Contact: jmppardo@math.uc3m.es

Q-Math Seminar

Logo Q-Math

A. Balmaseda (UC3M)

Quantum Control at the Boundary: Quantum Circuits

Thursday 13th of December 2018, 13:00, UC3M, Seminar Room 2.2D08

The development of Quantum Information Theory and the aim for building quantum computers has increased the relevance of controlling quantum systems. For that reason, some quantum control paradigms have been studied. The controllability of finite dimensional quantum systems is a well understood problem where one can apply the classical theory of control. However, applying such ideas to the infinite dimensional setting is not straightforward, but despite technical difficulties some results on controllability of bilinear systems are known (see for instance Chambrion et. al. [1]).

The quantum control at the boundary (QCB) method is a radically different approach to the problem of controlling the state of a qubit. Instead of seeking the control of the quantum state by directly interacting with it using external magnetic or electric fields, the control of the state will be achieved by manipulating the boundary conditions of the system. The spectrum of a quantum system, for instance an electron moving in a box, depends on the boundary conditions imposed on it, either Dirichlet or Neumann in most cases. A modification of such boundary conditions modifies the state of the system allowing for its manipulation and, eventually, its control.

The QCB paradigm has been used to show how to generate entangled states in composite systems by suitable modifications of the boundary conditions [2], but in spite of its intrinsic interest some basic issues such as the QCB controllability of simple systems has never been addressed. This talk's aim is to explore the (approximate) controllability of such a simple system, a quantum circuit (that is, a free quantum system on a graph), by using QCB.

References:

[1] T. Chambrion, P. Mason, M. Sigalotti, U. Boscain. Controllability of the discrete-spectrum Schrödinger equation driven by an external field. Ann. I. H. Poincaré, 26, 329-349 (2009).

[2] A. Ibort, G. Marmo, J.M. Pérez-Pardo. Boundary dynamics driven entanglement. J. Phys. A: Math.
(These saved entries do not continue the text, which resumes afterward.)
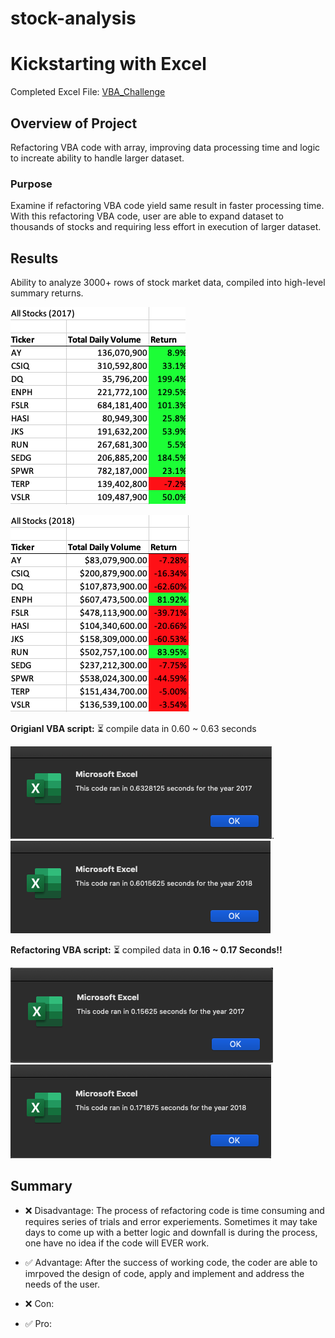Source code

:# stock-analysis

# Kickstarting with Excel
Completed Excel File: [VBA_Challenge](https://github.com/aimeeyen/stock-analysis/blob/main/VBA_Challenge.xlsm)

## Overview of Project
Refactoring VBA code with array, improving data processing time and logic to increate ability to handle larger dataset. 

### Purpose
Examine if refactoring VBA code yield same result in faster processing time. With this refactoring VBA code, user are able to expand dataset to thousands of stocks and requiring less effort in execution of larger dataset.

## Results

Ability to analyze 3000+ rows of stock market data, compiled into high-level summary returns. 

![2017 Stock Analysis](https://github.com/aimeeyen/stock-analysis/blob/main/Resource/VBA_Challenge_2017.png)       

![2018 Stock Analysis](https://github.com/aimeeyen/stock-analysis/blob/main/Resource/VBA_Challenge_2018.png)


**Origianl VBA script:** 
:hourglass_flowing_sand: compile data in 0.60 ~ 0.63 seconds 

![2017 Timer](https://github.com/aimeeyen/stock-analysis/blob/main/Resource/Timer%202017%20Non-Refactored%20Code.png). ![2018 Timer](https://github.com/aimeeyen/stock-analysis/blob/main/Resource/Timer%202018%20Non-Refactored%20Code.png)

**Refactoring VBA script:**
:hourglass_flowing_sand: compiled data in **0.16 ~ 0.17 Seconds!!**

![2017 Timer](https://github.com/aimeeyen/stock-analysis/blob/main/Resource/Timer%202017%20Refactored%20Code.png)
![2018 Timer](https://github.com/aimeeyen/stock-analysis/blob/main/Resource/Timer%202018%20Refactored%20Code.png)

## Summary
 - :x: Disadvantage: The process of refactoring code is time consuming and requires series of trials and error experiements. Sometimes it may take days to come up with a better logic and downfall is during the process, one have no idea if the code will EVER work. 
 - :white_check_mark: Advantage: After the success of working code, the coder are able to imrpoved the design of code, apply and implement and address the needs of the user.
 
 - :x: Con:
 - :white_check_mark: Pro:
Gen. 47(38), 385301.

Diego Martínez (UC3M)

Amenability in inverse semigroups and C*-algebras

Thursday 29th of November 2018, 13:00, UC3M, Seminar Room 2.2D08

Amenability, since von Neumann defined it back in 1929, has been an active field of study. By results of various hands, it is well known the amenability (or non-paradoxicality) of a discrete group is equivalent to the existence of a trace in the associated Roe algebra. In this talk we will continue this line of research and prove a similar result for inverse semigroups. We shall prove, for instance, that every amenable inverse semigroup has a tracial Roe algebra, while every properly infinite Roe algebra must come from a paradoxical semigroup. Furthermore, should time allow, we will discuss how these results translate into the groupoid framework. This is joint work with Pere Ara and Fernando Lledó.

Erik Torrontegui (Instituto de Física Fundamental - CSIC)

Implementation and applications of a quantum neuron

Thursday 15th of November 2018, 13:00, UC3M, Seminar Room 2.2D08

We demonstrate that it is possible to implement a neural network with a sigmoid activation function as an efficient, many-body unitary operation. This unitary operation can be optimally implemented using an Ising model with a transverse field and fast quasi-adiabatic passage. The resulting operation is fully reversible and may have applications also in the realms of quantum sensing or entangled states generation.

Alberto Ibort (UC3M & ICMAT)

On Atiyah’s ‘proof’ of Riemann’s hypothesis

Thursday 18th of October 2018, 13:00, UC3M, Seminar Room 2.2D08

Quite recently M. Atiyah claimed to have proved the Riemann hypothesis.
In this talk, using Atiyah’s scientific bio as a guide, we will try to understand some of the reasons that could have led him to make such an extraordinary claim.